▶ ABOUT THIS TASK
Return exactly those lines of the material below that fall between the line holding "X216424802Y-57343500D02*" and the line holding "X159192233Y-45346383D01*", inclusive.

▶ DATA EXTRACTS
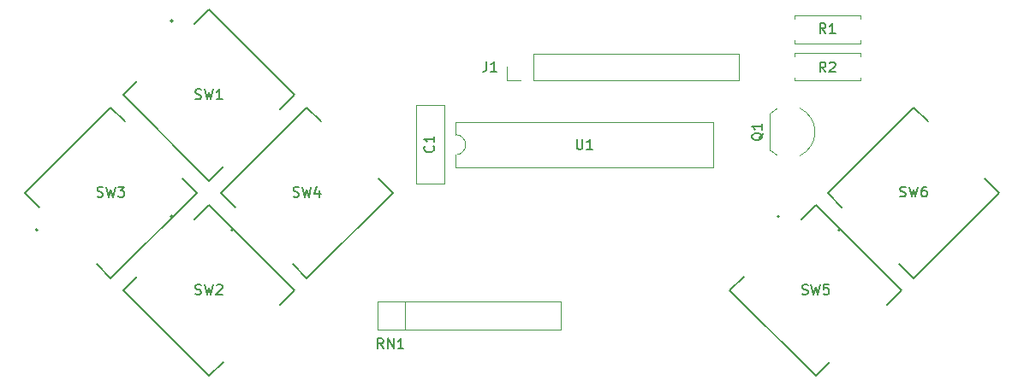
<source format=gto>
%TF.GenerationSoftware,KiCad,Pcbnew,5.1.10*%
%TF.CreationDate,2022-03-31T13:58:45-07:00*%
%TF.ProjectId,zf_vga_controller,7a665f76-6761-45f6-936f-6e74726f6c6c,rev?*%
%TF.SameCoordinates,Original*%
%TF.FileFunction,Legend,Top*%
%TF.FilePolarity,Positive*%
%FSLAX46Y46*%
G04 Gerber Fmt 4.6, Leading zero omitted, Abs format (unit mm)*
G04 Created by KiCad (PCBNEW 5.1.10) date 2022-03-31 13:58:45*
%MOMM*%
%LPD*%
G01*
G04 APERTURE LIST*
%ADD10C,0.127000*%
%ADD11C,0.200000*%
%ADD12C,0.120000*%
%ADD13C,0.150000*%
G04 APERTURE END LIST*
D10*
%TO.C,SW1*%
X158587543Y-38251617D02*
X160001757Y-36837404D01*
X160001757Y-36837404D02*
X168487038Y-45322685D01*
X168487038Y-45322685D02*
X167072825Y-46736899D01*
X152930689Y-43908471D02*
X151516476Y-45322685D01*
X151516476Y-45322685D02*
X160001757Y-53807966D01*
X160001757Y-53807966D02*
X161415971Y-52393753D01*
D11*
X156424802Y-37968774D02*
G75*
G03*
X156424802Y-37968774I-100000J0D01*
G01*
%TO.C,SW2*%
X156424802Y-57343500D02*
G75*
G03*
X156424802Y-57343500I-100000J0D01*
G01*
D10*
X160001757Y-73182692D02*
X161415971Y-71768479D01*
X151516476Y-64697411D02*
X160001757Y-73182692D01*
X152930689Y-63283197D02*
X151516476Y-64697411D01*
X168487038Y-64697411D02*
X167072825Y-66111625D01*
X160001757Y-56212130D02*
X168487038Y-64697411D01*
X158587543Y-57626343D02*
X160001757Y-56212130D01*
D11*
%TO.C,SW3*%
X143060482Y-58687003D02*
G75*
G03*
X143060482Y-58687003I-100000J0D01*
G01*
D10*
X158799674Y-55010048D02*
X157385461Y-53595834D01*
X150314393Y-63495329D02*
X158799674Y-55010048D01*
X148900179Y-62081116D02*
X150314393Y-63495329D01*
X150314393Y-46524767D02*
X151728607Y-47938980D01*
X141829112Y-55010048D02*
X150314393Y-46524767D01*
X143243325Y-56424262D02*
X141829112Y-55010048D01*
D11*
%TO.C,SW4*%
X162435209Y-58687003D02*
G75*
G03*
X162435209Y-58687003I-100000J0D01*
G01*
D10*
X178174401Y-55010048D02*
X176760188Y-53595834D01*
X169689120Y-63495329D02*
X178174401Y-55010048D01*
X168274906Y-62081116D02*
X169689120Y-63495329D01*
X169689120Y-46524767D02*
X171103334Y-47938980D01*
X161203839Y-55010048D02*
X169689120Y-46524767D01*
X162618052Y-56424262D02*
X161203839Y-55010048D01*
D12*
%TO.C,C1*%
X183280000Y-46330000D02*
X183280000Y-54070000D01*
X180540000Y-46330000D02*
X180540000Y-54070000D01*
X183280000Y-46330000D02*
X180540000Y-46330000D01*
X183280000Y-54070000D02*
X180540000Y-54070000D01*
%TO.C,J1*%
X212450000Y-43850000D02*
X212450000Y-41190000D01*
X192070000Y-43850000D02*
X212450000Y-43850000D01*
X192070000Y-41190000D02*
X212450000Y-41190000D01*
X192070000Y-43850000D02*
X192070000Y-41190000D01*
X190800000Y-43850000D02*
X189470000Y-43850000D01*
X189470000Y-43850000D02*
X189470000Y-42520000D01*
%TO.C,Q1*%
X215500107Y-47170000D02*
X215500107Y-50770000D01*
X216227312Y-51294184D02*
G75*
G02*
X215500107Y-50770000I1122795J2324184D01*
G01*
X218448914Y-51326400D02*
G75*
G03*
X219950107Y-48970000I-1098807J2356400D01*
G01*
X218448914Y-46613600D02*
G75*
G02*
X219950107Y-48970000I-1098807J-2356400D01*
G01*
X216227312Y-46645816D02*
G75*
G03*
X215500107Y-47170000I1122795J-2324184D01*
G01*
%TO.C,R1*%
X217890107Y-37440000D02*
X217890107Y-37770000D01*
X224430107Y-37440000D02*
X217890107Y-37440000D01*
X224430107Y-37770000D02*
X224430107Y-37440000D01*
X217890107Y-40180000D02*
X217890107Y-39850000D01*
X224430107Y-40180000D02*
X217890107Y-40180000D01*
X224430107Y-39850000D02*
X224430107Y-40180000D01*
%TO.C,R2*%
X224430107Y-43560000D02*
X224430107Y-43890000D01*
X224430107Y-43890000D02*
X217890107Y-43890000D01*
X217890107Y-43890000D02*
X217890107Y-43560000D01*
X224430107Y-41480000D02*
X224430107Y-41150000D01*
X224430107Y-41150000D02*
X217890107Y-41150000D01*
X217890107Y-41150000D02*
X217890107Y-41480000D01*
%TO.C,RN1*%
X179370000Y-65797411D02*
X179370000Y-68597411D01*
X194780000Y-65797411D02*
X176660000Y-65797411D01*
X194780000Y-68597411D02*
X194780000Y-65797411D01*
X176660000Y-68597411D02*
X194780000Y-68597411D01*
X176660000Y-65797411D02*
X176660000Y-68597411D01*
%TO.C,U1*%
X184390000Y-51240000D02*
X184390000Y-52490000D01*
X184390000Y-52490000D02*
X209910000Y-52490000D01*
X209910000Y-52490000D02*
X209910000Y-47990000D01*
X209910000Y-47990000D02*
X184390000Y-47990000D01*
X184390000Y-47990000D02*
X184390000Y-49240000D01*
X184390000Y-49240000D02*
G75*
G02*
X184390000Y-51240000I0J-1000000D01*
G01*
D11*
%TO.C,SW5*%
X216424802Y-57343500D02*
G75*
G03*
X216424802Y-57343500I-100000J0D01*
G01*
D10*
X220001757Y-73182692D02*
X221415971Y-71768479D01*
X211516476Y-64697411D02*
X220001757Y-73182692D01*
X212930689Y-63283197D02*
X211516476Y-64697411D01*
X228487038Y-64697411D02*
X227072825Y-66111625D01*
X220001757Y-56212130D02*
X228487038Y-64697411D01*
X218587543Y-57626343D02*
X220001757Y-56212130D01*
%TO.C,SW6*%
X222618052Y-56424262D02*
X221203839Y-55010048D01*
X221203839Y-55010048D02*
X229689120Y-46524767D01*
X229689120Y-46524767D02*
X231103334Y-47938980D01*
X228274906Y-62081116D02*
X229689120Y-63495329D01*
X229689120Y-63495329D02*
X238174401Y-55010048D01*
X238174401Y-55010048D02*
X236760188Y-53595834D01*
D11*
X222435209Y-58687003D02*
G75*
G03*
X222435209Y-58687003I-100000J0D01*
G01*
%TO.C,SW1*%
D13*
X158668423Y-45679716D02*
X158811280Y-45727335D01*
X159049376Y-45727335D01*
X159144614Y-45679716D01*
X159192233Y-45632097D01*
X159239852Y-45536859D01*
X159239852Y-45441621D01*
X159192233Y-45346383D01*
X159144614Y-45298764D01*
X159049376Y-45251145D01*
X158858899Y-45203526D01*
X158763661Y-45155907D01*
X158716042Y-45108288D01*
X158668423Y-45013050D01*
X158668423Y-44917812D01*
X158716042Y-44822574D01*
X158763661Y-44774955D01*
X158858899Y-44727335D01*
X159096995Y-44727335D01*
X159239852Y-44774955D01*
X159573185Y-44727335D02*
X159811280Y-45727335D01*
X160001757Y-45013050D01*
X160192233Y-45727335D01*
X160430328Y-44727335D01*
X161335090Y-45727335D02*
X160763661Y-45727335D01*
X161049376Y-45727335D02*
X161049376Y-44727335D01*
X160954137Y-44870193D01*
X160858899Y-44965431D01*
X160763661Y-45013050D01*
%TO.C,SW2*%
X158668423Y-65054444D02*
X158811280Y-65102063D01*
X159049376Y-65102063D01*
X159144614Y-65054444D01*
X159192233Y-65006825D01*
X159239852Y-64911587D01*
X159239852Y-64816349D01*
X159192233Y-64721111D01*
X159144614Y-64673492D01*
X159049376Y-64625873D01*
X158858899Y-64578254D01*
X158763661Y-64530635D01*
X158716042Y-64483016D01*
X158668423Y-64387778D01*
X158668423Y-64292540D01*
X158716042Y-64197302D01*
X158763661Y-64149683D01*
X158858899Y-64102063D01*
X159096995Y-64102063D01*
X159239852Y-64149683D01*
X159573185Y-64102063D02*
X159811280Y-65102063D01*
X160001757Y-64387778D01*
X160192233Y-65102063D01*
X160430328Y-64102063D01*
X160763661Y-64197302D02*
X160811280Y-64149683D01*
X160906518Y-64102063D01*
X161144614Y-64102063D01*
X161239852Y-64149683D01*
X161287471Y-64197302D01*
X161335090Y-64292540D01*
X161335090Y-64387778D01*
X161287471Y-64530635D01*
X160716042Y-65102063D01*
X161335090Y-65102063D01*
%TO.C,SW3*%
X148981059Y-55367081D02*
X149123916Y-55414700D01*
X149362012Y-55414700D01*
X149457250Y-55367081D01*
X149504869Y-55319462D01*
X149552488Y-55224224D01*
X149552488Y-55128986D01*
X149504869Y-55033748D01*
X149457250Y-54986129D01*
X149362012Y-54938510D01*
X149171535Y-54890891D01*
X149076297Y-54843272D01*
X149028678Y-54795653D01*
X148981059Y-54700415D01*
X148981059Y-54605177D01*
X149028678Y-54509939D01*
X149076297Y-54462320D01*
X149171535Y-54414700D01*
X149409631Y-54414700D01*
X149552488Y-54462320D01*
X149885821Y-54414700D02*
X150123916Y-55414700D01*
X150314393Y-54700415D01*
X150504869Y-55414700D01*
X150742964Y-54414700D01*
X151028678Y-54414700D02*
X151647726Y-54414700D01*
X151314393Y-54795653D01*
X151457250Y-54795653D01*
X151552488Y-54843272D01*
X151600107Y-54890891D01*
X151647726Y-54986129D01*
X151647726Y-55224224D01*
X151600107Y-55319462D01*
X151552488Y-55367081D01*
X151457250Y-55414700D01*
X151171535Y-55414700D01*
X151076297Y-55367081D01*
X151028678Y-55319462D01*
%TO.C,SW4*%
X168355786Y-55367081D02*
X168498643Y-55414700D01*
X168736739Y-55414700D01*
X168831977Y-55367081D01*
X168879596Y-55319462D01*
X168927215Y-55224224D01*
X168927215Y-55128986D01*
X168879596Y-55033748D01*
X168831977Y-54986129D01*
X168736739Y-54938510D01*
X168546262Y-54890891D01*
X168451024Y-54843272D01*
X168403405Y-54795653D01*
X168355786Y-54700415D01*
X168355786Y-54605177D01*
X168403405Y-54509939D01*
X168451024Y-54462320D01*
X168546262Y-54414700D01*
X168784358Y-54414700D01*
X168927215Y-54462320D01*
X169260548Y-54414700D02*
X169498643Y-55414700D01*
X169689120Y-54700415D01*
X169879596Y-55414700D01*
X170117691Y-54414700D01*
X170927215Y-54748034D02*
X170927215Y-55414700D01*
X170689120Y-54367081D02*
X170451024Y-55081367D01*
X171070072Y-55081367D01*
%TO.C,C1*%
X182199642Y-50366666D02*
X182247261Y-50414285D01*
X182294880Y-50557142D01*
X182294880Y-50652380D01*
X182247261Y-50795238D01*
X182152023Y-50890476D01*
X182056785Y-50938095D01*
X181866309Y-50985714D01*
X181723452Y-50985714D01*
X181532976Y-50938095D01*
X181437738Y-50890476D01*
X181342500Y-50795238D01*
X181294880Y-50652380D01*
X181294880Y-50557142D01*
X181342500Y-50414285D01*
X181390119Y-50366666D01*
X182294880Y-49414285D02*
X182294880Y-49985714D01*
X182294880Y-49700000D02*
X181294880Y-49700000D01*
X181437738Y-49795238D01*
X181532976Y-49890476D01*
X181580595Y-49985714D01*
%TO.C,J1*%
X187466666Y-41972380D02*
X187466666Y-42686666D01*
X187419047Y-42829523D01*
X187323809Y-42924761D01*
X187180952Y-42972380D01*
X187085714Y-42972380D01*
X188466666Y-42972380D02*
X187895238Y-42972380D01*
X188180952Y-42972380D02*
X188180952Y-41972380D01*
X188085714Y-42115238D01*
X187990476Y-42210476D01*
X187895238Y-42258095D01*
%TO.C,Q1*%
X214797619Y-49065238D02*
X214750000Y-49160476D01*
X214654761Y-49255714D01*
X214511904Y-49398571D01*
X214464285Y-49493809D01*
X214464285Y-49589047D01*
X214702380Y-49541428D02*
X214654761Y-49636666D01*
X214559523Y-49731904D01*
X214369047Y-49779523D01*
X214035714Y-49779523D01*
X213845238Y-49731904D01*
X213750000Y-49636666D01*
X213702380Y-49541428D01*
X213702380Y-49350952D01*
X213750000Y-49255714D01*
X213845238Y-49160476D01*
X214035714Y-49112857D01*
X214369047Y-49112857D01*
X214559523Y-49160476D01*
X214654761Y-49255714D01*
X214702380Y-49350952D01*
X214702380Y-49541428D01*
X214702380Y-48160476D02*
X214702380Y-48731904D01*
X214702380Y-48446190D02*
X213702380Y-48446190D01*
X213845238Y-48541428D01*
X213940476Y-48636666D01*
X213988095Y-48731904D01*
%TO.C,R1*%
X220993440Y-39194880D02*
X220660107Y-38718690D01*
X220422011Y-39194880D02*
X220422011Y-38194880D01*
X220802964Y-38194880D01*
X220898202Y-38242500D01*
X220945821Y-38290119D01*
X220993440Y-38385357D01*
X220993440Y-38528214D01*
X220945821Y-38623452D01*
X220898202Y-38671071D01*
X220802964Y-38718690D01*
X220422011Y-38718690D01*
X221945821Y-39194880D02*
X221374392Y-39194880D01*
X221660107Y-39194880D02*
X221660107Y-38194880D01*
X221564868Y-38337738D01*
X221469630Y-38432976D01*
X221374392Y-38480595D01*
%TO.C,R2*%
X220993440Y-43039880D02*
X220660107Y-42563690D01*
X220422011Y-43039880D02*
X220422011Y-42039880D01*
X220802964Y-42039880D01*
X220898202Y-42087500D01*
X220945821Y-42135119D01*
X220993440Y-42230357D01*
X220993440Y-42373214D01*
X220945821Y-42468452D01*
X220898202Y-42516071D01*
X220802964Y-42563690D01*
X220422011Y-42563690D01*
X221374392Y-42135119D02*
X221422011Y-42087500D01*
X221517249Y-42039880D01*
X221755345Y-42039880D01*
X221850583Y-42087500D01*
X221898202Y-42135119D01*
X221945821Y-42230357D01*
X221945821Y-42325595D01*
X221898202Y-42468452D01*
X221326773Y-43039880D01*
X221945821Y-43039880D01*
%TO.C,RN1*%
X177259522Y-70443791D02*
X176926189Y-69967601D01*
X176688094Y-70443791D02*
X176688094Y-69443791D01*
X177069046Y-69443791D01*
X177164284Y-69491411D01*
X177211903Y-69539030D01*
X177259522Y-69634268D01*
X177259522Y-69777125D01*
X177211903Y-69872363D01*
X177164284Y-69919982D01*
X177069046Y-69967601D01*
X176688094Y-69967601D01*
X177688094Y-70443791D02*
X177688094Y-69443791D01*
X178259522Y-70443791D01*
X178259522Y-69443791D01*
X179259522Y-70443791D02*
X178688094Y-70443791D01*
X178973808Y-70443791D02*
X178973808Y-69443791D01*
X178878570Y-69586649D01*
X178783332Y-69681887D01*
X178688094Y-69729506D01*
%TO.C,U1*%
X196383095Y-49692380D02*
X196383095Y-50501904D01*
X196430714Y-50597142D01*
X196478333Y-50644761D01*
X196573571Y-50692380D01*
X196764047Y-50692380D01*
X196859285Y-50644761D01*
X196906904Y-50597142D01*
X196954523Y-50501904D01*
X196954523Y-49692380D01*
X197954523Y-50692380D02*
X197383095Y-50692380D01*
X197668809Y-50692380D02*
X197668809Y-49692380D01*
X197573571Y-49835238D01*
X197478333Y-49930476D01*
X197383095Y-49978095D01*
%TO.C,SW5*%
X218668423Y-65034672D02*
X218811280Y-65082291D01*
X219049376Y-65082291D01*
X219144614Y-65034672D01*
X219192233Y-64987053D01*
X219239852Y-64891815D01*
X219239852Y-64796577D01*
X219192233Y-64701339D01*
X219144614Y-64653720D01*
X219049376Y-64606101D01*
X218858899Y-64558482D01*
X218763661Y-64510863D01*
X218716042Y-64463244D01*
X218668423Y-64368006D01*
X218668423Y-64272768D01*
X218716042Y-64177530D01*
X218763661Y-64129911D01*
X218858899Y-64082291D01*
X219096995Y-64082291D01*
X219239852Y-64129911D01*
X219573185Y-64082291D02*
X219811280Y-65082291D01*
X220001757Y-64368006D01*
X220192233Y-65082291D01*
X220430328Y-64082291D01*
X221287471Y-64082291D02*
X220811280Y-64082291D01*
X220763661Y-64558482D01*
X220811280Y-64510863D01*
X220906518Y-64463244D01*
X221144614Y-64463244D01*
X221239852Y-64510863D01*
X221287471Y-64558482D01*
X221335090Y-64653720D01*
X221335090Y-64891815D01*
X221287471Y-64987053D01*
X221239852Y-65034672D01*
X221144614Y-65082291D01*
X220906518Y-65082291D01*
X220811280Y-65034672D01*
X220763661Y-64987053D01*
%TO.C,SW6*%
X228355786Y-55347309D02*
X228498643Y-55394928D01*
X228736739Y-55394928D01*
X228831977Y-55347309D01*
X228879596Y-55299690D01*
X228927215Y-55204452D01*
X228927215Y-55109214D01*
X228879596Y-55013976D01*
X228831977Y-54966357D01*
X228736739Y-54918738D01*
X228546262Y-54871119D01*
X228451024Y-54823500D01*
X228403405Y-54775881D01*
X228355786Y-54680643D01*
X228355786Y-54585405D01*
X228403405Y-54490167D01*
X228451024Y-54442548D01*
X228546262Y-54394928D01*
X228784358Y-54394928D01*
X228927215Y-54442548D01*
X229260548Y-54394928D02*
X229498643Y-55394928D01*
X229689120Y-54680643D01*
X229879596Y-55394928D01*
X230117691Y-54394928D01*
X230927215Y-54394928D02*
X230736739Y-54394928D01*
X230641500Y-54442548D01*
X230593881Y-54490167D01*
X230498643Y-54633024D01*
X230451024Y-54823500D01*
X230451024Y-55204452D01*
X230498643Y-55299690D01*
X230546262Y-55347309D01*
X230641500Y-55394928D01*
X230831977Y-55394928D01*
X230927215Y-55347309D01*
X230974834Y-55299690D01*
X231022453Y-55204452D01*
X231022453Y-54966357D01*
X230974834Y-54871119D01*
X230927215Y-54823500D01*
X230831977Y-54775881D01*
X230641500Y-54775881D01*
X230546262Y-54823500D01*
X230498643Y-54871119D01*
X230451024Y-54966357D01*
%TD*%
M02*

</source>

▶ SOLUTION TO THE PROBLEM
X216424802Y-57343500D02*
G75*
G03*
X216424802Y-57343500I-100000J0D01*
G01*
D10*
X220001757Y-73182692D02*
X221415971Y-71768479D01*
X211516476Y-64697411D02*
X220001757Y-73182692D01*
X212930689Y-63283197D02*
X211516476Y-64697411D01*
X228487038Y-64697411D02*
X227072825Y-66111625D01*
X220001757Y-56212130D02*
X228487038Y-64697411D01*
X218587543Y-57626343D02*
X220001757Y-56212130D01*
%TO.C,SW6*%
X222618052Y-56424262D02*
X221203839Y-55010048D01*
X221203839Y-55010048D02*
X229689120Y-46524767D01*
X229689120Y-46524767D02*
X231103334Y-47938980D01*
X228274906Y-62081116D02*
X229689120Y-63495329D01*
X229689120Y-63495329D02*
X238174401Y-55010048D01*
X238174401Y-55010048D02*
X236760188Y-53595834D01*
D11*
X222435209Y-58687003D02*
G75*
G03*
X222435209Y-58687003I-100000J0D01*
G01*
%TO.C,SW1*%
D13*
X158668423Y-45679716D02*
X158811280Y-45727335D01*
X159049376Y-45727335D01*
X159144614Y-45679716D01*
X159192233Y-45632097D01*
X159239852Y-45536859D01*
X159239852Y-45441621D01*
X159192233Y-45346383D01*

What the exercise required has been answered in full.